Other stories of the week
- Off school. There’s been a lot of comment recently, both for and against the local council who urged parents to ‘get a grip’ and not keep little Johnny of Jamila off school at the first sign of a winter sniffle. This week Lucy Denyer, Features Editor at the Daily Telegraph gave it both barrels, arguing that being sent to school every day, whatever, when she was young, helped build up resistance to common ailments in later life. A paywall link to her ‘Parents, stop being so pathetic’ story is here.
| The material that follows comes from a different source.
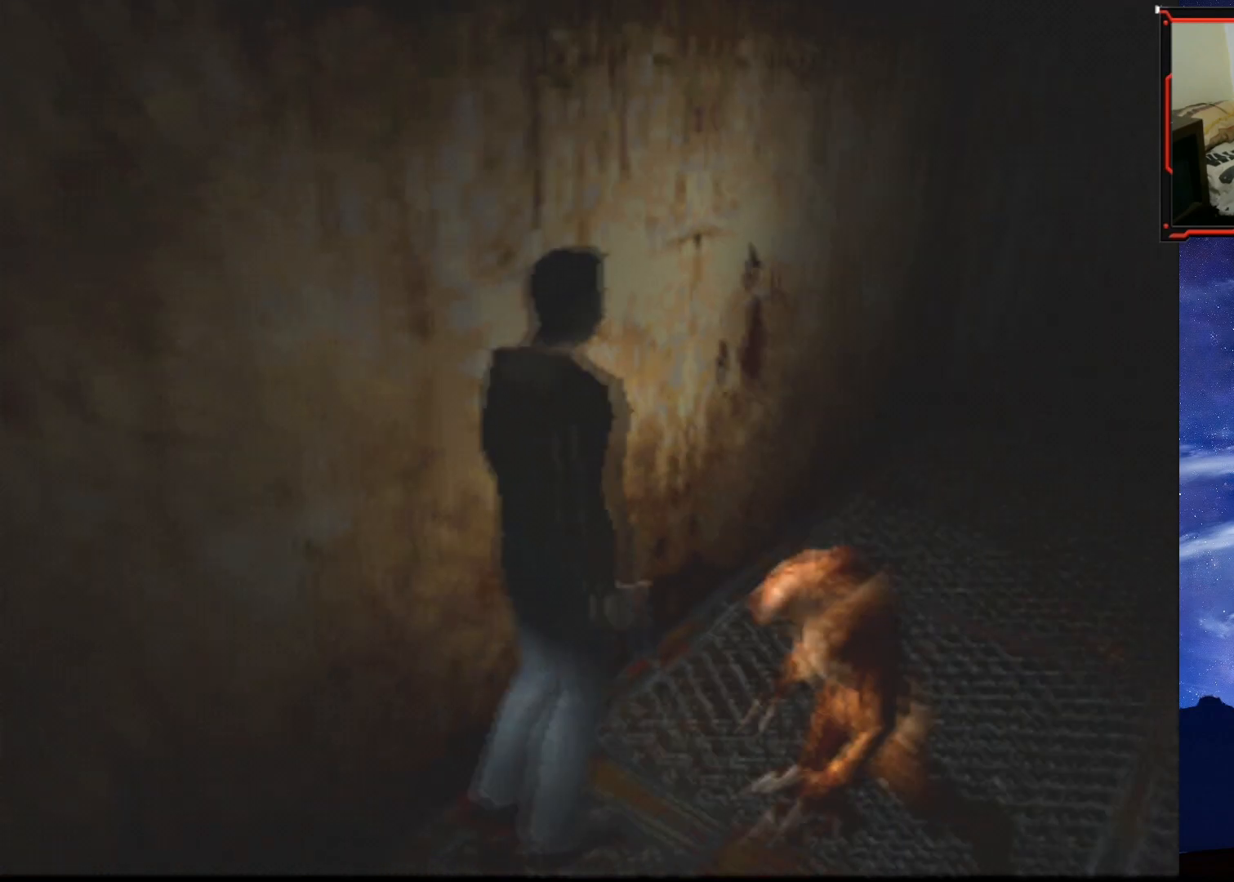
{"buttons": ["SQUARE", "DPAD_UP"], "right_stick": "center", "events": []}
- Bah humbug. In a week when some of the leading retail shops have been releasing their Christmas ads and some schools perhaps starting to consider their Nativity plays, it’s emerged that too much Christmas music can be bad for your health. According to one psychologist, overdosing on ‘All I want for Christmas’ can ultimately dullen the brain. The story is here.
Quote(s) of the week
- “The government will be publishing our Industrial Strategy White Paper later this month” – the PM confirms that the Industry White Paper is on its way
- “It is at least the tenth attempt in my memory”- Lord Heseltine tries to count the number of Industrial Strategies in his lifetime
- “It will enable the government to produce a clear programme for T level students and set out their progression into higher education” – the Skills Minister answers a question in Parliament about the government’s proposed higher-level tech review
- “Remember you are not at any other uni where students do drink a lot and do have what they regard as a good time” – a Cambridge’s tutor’s advice to new students provokes mixed reactions
- “Teaching is suffering from a workload crisis that nobody seems to want or will take responsibility for” – Becky Allen addresses the role of teaching today in the annual Caroline Benn lecture
- “The message I would send to teachers is to be audacious” – Ofsted’s English Lead on some of the messages that emerge from the inspectorate’s recent curriculum review
- “There was no evidence that schools which did more observations had better pupil results” – the latest survey on structured lesson observations fails to endorse
- “In my case, I did not allow my children to use electronic gadgets until they were aged 13” – the House of Lords discusses growing up with the internet, with peers offering the benefit of their own experience
- “Humpty Dumpty may seem old-fashioned but children who can sing a song and know a story off by heart aged four are better prepared for school” – the Chief Inspector on the importance of nursery rhymes.
Number(s) of the week
- £*6.3bn. How much was spent on education in the UK in 2016/17, a 2.3% real terms reduction on what was spent four years ago according to the latest data from the government
- 2,539. How many referrals there were from education under the Prevent Strategy in 2015/16, more than any other sector according to latest Home Office figures
- £1.3bn. How much a future Labour government would invest in R/D in its first two years according to a speech by Jeremy Corbyn at the CBI Annual Conference
- 35%. How many employers cite a lack of long-term vision as the biggest challenge to a successful industrial strategy, according to a survey by the CBI
- £31.9m. How much income universities earned from skills, apprenticeship and adult provision in 2016/17, a big increase according to figures reported by the TES
- £200. The amount of per student extra funding needed (taking it is up to £4,200 per student) to avoid further cuts to courses and support, according to a campaign being led by the Sixth Form Colleges Association
- 35. The number of member organisations now in the Collab Group
- 5%. How much the teacher unions are asking by way of a pay rise for teachers for 2018, according to an open letter from six unions to the Chancellor
- 16% and 8%. How many secondary age boys and girls respectively undertake the recommended amount of exercise a day, according to a survey by Youth Sports Trust and Women in Sport.
What to look out for next week
- AoC Annual Conference. (Tuesday, Wednesday)
- Skills Show. (Thursday – Saturday)
- RSA’s ‘Beyond Education By Numbers’ event. (Thursday).